C: Changes should be introduced gradually in a controlled stepwise process. (No. Tipping points are all about allowing change to spread like a virus.)
8-5 Which of the following can be effective in making change happen?
A: Avoiding any form of chaos by good management practices (No. Chaos is going to happen. You can reduce its impact, but you can’t avoid it completely.)
B: Handling resistance by setting milestones for specific changes (Milestones may be a good thing, but they are not a good instrument for managing resistance.)
D: Ensuring that fast adopters of change are rewarded (No. This could be demotivating for those having trouble adapting to changes.)
8-6 What can the test improver do to reduce the effects of chaos?
A. Don’t talk about it too much; it may make people nervous. (More communication is needed, not less.)
B. Plan a short period of resistance into the test improvement plan. (The period needs to be realistic, not short.)
C. Convince people that they will have no difficulty taking on changes. (Again, denial that chaos will have an impact.)
8-7 Which of the following best describes how the test process improver should behave when resistance is experienced?
B. If resistance is high, then the test process improver should focus on convincing them that the changes will be beneficial. (No. Provide support.)
C. If only a few people are showing resistance before the change is introduced, then the test process improver should negotiate with them. (No. The test process improver may avoid them and focus efforts on the majority.)
D. If very few people are still resisting change after the rest have adopted the changes, the test process improver should simply ignore them. (No. Measures should be taken to compel them to implement the change.)
8-9 What factors contribute to a culture of improvement?
A. Clear identification of roles and responsibilities so that mistakes can be more easily tracked (No. Ability to discuss problems in a blame-free environment is required.)
B. Strong leadership by the leader of the test improvement initiative so that too many conflicting ideas can be avoided (No. Encouraging all stakeholders to suggest improvements is good.)

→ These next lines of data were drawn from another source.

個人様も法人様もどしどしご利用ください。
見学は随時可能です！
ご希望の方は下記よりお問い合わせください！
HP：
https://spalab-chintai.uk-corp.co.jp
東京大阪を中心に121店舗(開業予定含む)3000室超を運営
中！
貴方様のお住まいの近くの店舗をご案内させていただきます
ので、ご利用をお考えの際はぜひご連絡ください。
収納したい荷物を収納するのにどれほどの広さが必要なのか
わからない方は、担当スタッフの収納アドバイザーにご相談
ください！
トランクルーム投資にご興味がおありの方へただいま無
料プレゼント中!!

C. Performing assessments on a regular basis (No. The conduct of project retrospectives is good, but regular assessments will not build improvement culture.)
8-10 What are the qualities of a pragamatist according to the Honey and Mumford learning styles?
A. Develops sound theories for reuse (Theorist)
B. Is observant and good at collecting metrics (Reflector)
D. Learns by doing (Activist)
9-2 Which activity can help to ensure that people involved in an improvement program have sufficient time scheduled for participation?
A: Discuss within the team and allocate time to those who are not 100 percent scheduled to project work. (No. This might be occasionally be okay for short-term planning or minor improvements, but management must approve resources available, not the project.)
C: Split scheduled work into regular, small chunks of time to ensure that other tasks can run in parallel. (No. This will result in too many “context changes”and result in inefficiency.)
D: Ask for volunteers to work extra time. (No. This will not work for anything other than minor improvements.)
9-3 Why is it recommended to use existing practices if already available?
A: The team members may be offended. (No. This can be managed, but it is not a reason to keep existing practices; they may be the cause of problems.)
9-5 Which of the following statements is true regarding the impact of external consultants on an improvement project?
B: They can make important decisions on the working procedures. (No. They can only give advice.)
C: Consultants who are “indispensible” to the project can provide long-term benefits to their customers. (No. The primary people must be internal to the organization.)
D: They must return to the project regularly to ensure that the momentum of improvements is maintained. (No. Improvements must be anchored in the organization so the effort and momentum continues after the consultant leaves.)